Does pain predict absence in general workers?
A prospective cohort study of more than 5,000 manual and white collar workers finds that low back pain and hard/wrist pain at baseline increases the risk of future long-term sickness absence (at least three consecutive weeks off work in the two year follow-up) by 30% and 49% respectively. However, neck and shoulder pain is a risk factor for white collar workers only (35% increased risk), and knee pain is not a significant factor for either group of workers.

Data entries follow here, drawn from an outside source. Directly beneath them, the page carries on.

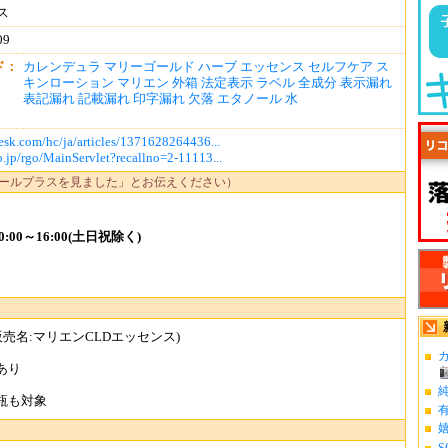
ス
09
ド：
カレンデュラ
マリーゴールド
ハーブ
エッセンス
セルフケア
ス
キンローション
マリエン
外箱
法定表示
ラベル
全成分
表示漏れ
表記漏れ
記載漏れ
印字漏れ
欠落
エタノール
水
esk.com/hc/ja/articles/1371628264436...
.jp/rgo/MainServlet?recallno=2-11113...
ールプラスを見ました」とお伝えください）
:00～16:00(土日祝除く)
売名:マリエンCLDエッセンス)
カ
あり
瓶も対象
S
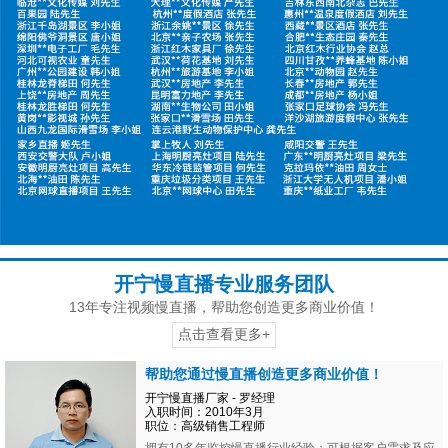
开宁慢直播专业服务团队
13年专注视频慢直播，帮助您创造更多商业价值！
点击查看更多+
帮助您通过慢直播创造更多商业价值！
开宁慢直播厂家 - 罗经理
入职时间：2010年3月
职位：高级销售工程师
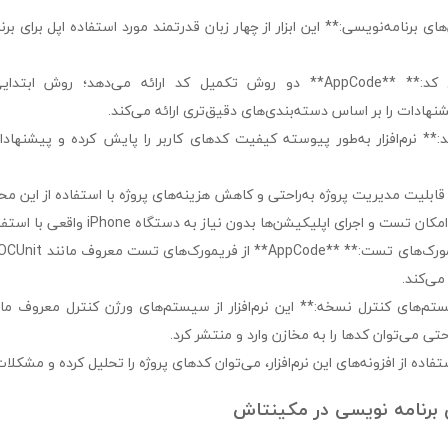
های برنامه‌نویسی:** این ابزار از چهار زبان قدرتمند مورد استفاده اپل برای ب
* نرم‌افزار به‌طور پیوسته کیفیت کدهای کاربر را پایش کرده و پیشنهاد
قابلیت مدیریت پروژه به‌راحتی و کاهش هزینه‌های پروژه با استفاده از این م
– **پشتیبانی از فریمورک‌های
حتی می‌توان کدها را به مخازن وارد و منتشر کرد.
فاده از افزونه‌های این نرم‌افزار، می‌توان کدهای پروژه را تحلیل کرده و مشکلات
 برنامه نویسی در مکینتاش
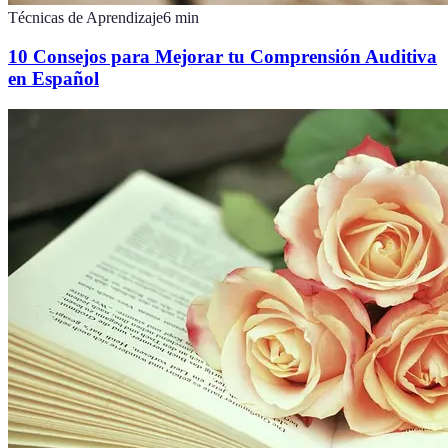
Técnicas de Aprendizaje
6
min
10 Consejos para Mejorar tu Comprensión Auditiva
en Español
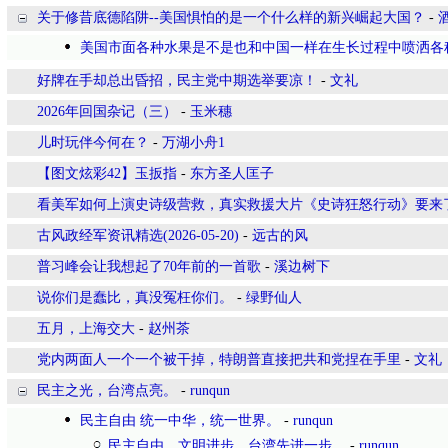
关于修昔底德陷阱--美国惧怕的是一个什么样的新兴崛起大国？
-
美国市面各种水果是不是也和中国一样在生长过程中喷洒各
好牌在手却总出昏招，民主党中期选举要凉！
-
文礼
2026年回国杂记（三）
-
玉米穗
儿时玩伴今何在？
-
万湖小舟1
【图文炫彩42】玉扳指
-
东方圣人匡子
看美军如何上演史诗级营救，真实救援大片《史诗狂怒行动》要来
古风政经军资讯精选(2026-05-20)
-
远古的风
普习峰会让我想起了70年前的一首歌
-
溪边树下
说你们是蠢比，真没冤枉你们。
-
绿野仙人
五月，上海交大
-
赵州茶
党内两面人一个一个被干掉，特朗普直接把共和党捏在手里
-
文礼
民主之光，台湾点亮。
-
runqun
民主自由 统一中华，统一世界。
-
runqun
民主自由，文明进步，台湾先进一步。
-
runqun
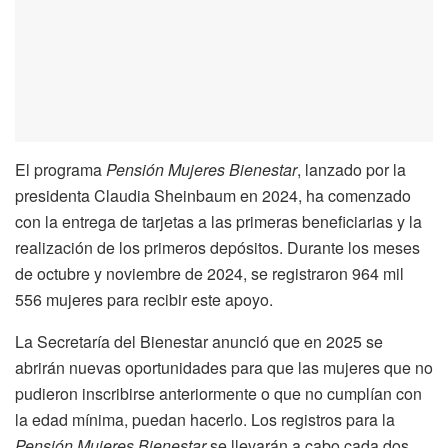
El programa
Pensión Mujeres Bienestar
, lanzado por la
presidenta Claudia Sheinbaum en 2024, ha comenzado
con la entrega de tarjetas a las primeras beneficiarias y la
realización de los primeros depósitos. Durante los meses
de octubre y noviembre de 2024, se registraron 964 mil
556 mujeres para recibir este apoyo.
La Secretaría del Bienestar anunció que en 2025 se
abrirán nuevas oportunidades para que las mujeres que no
pudieron inscribirse anteriormente o que no cumplían con
la edad mínima, puedan hacerlo. Los registros para la
Pensión Mujeres Bienestar
se llevarán a cabo cada dos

Mental health and return to work
A systematic review of return to work (RTW) for workers with common mental health disorders identifies a lack of coordination between the different systems in the rehabilitation process – social insurance, mental healthcare and occupational rehabilitation. Eight medium or high quality studies were included in a ‘meta-synthesis’ – a systematic method of interpreting qualitative studies. Employees find it difficult to judge the appropriate time to return, and when they are back at work several factors impede their ability to implement planned RTW solutions. Individual factors include perfectionism, high sense of responsibility and low self-efficacy; work factors include lack of social support and organisational structures complicating the workplace adjustments and phased return. There is a tendency to rush to resume work tasks too quickly with little protection against exceeding work capacity.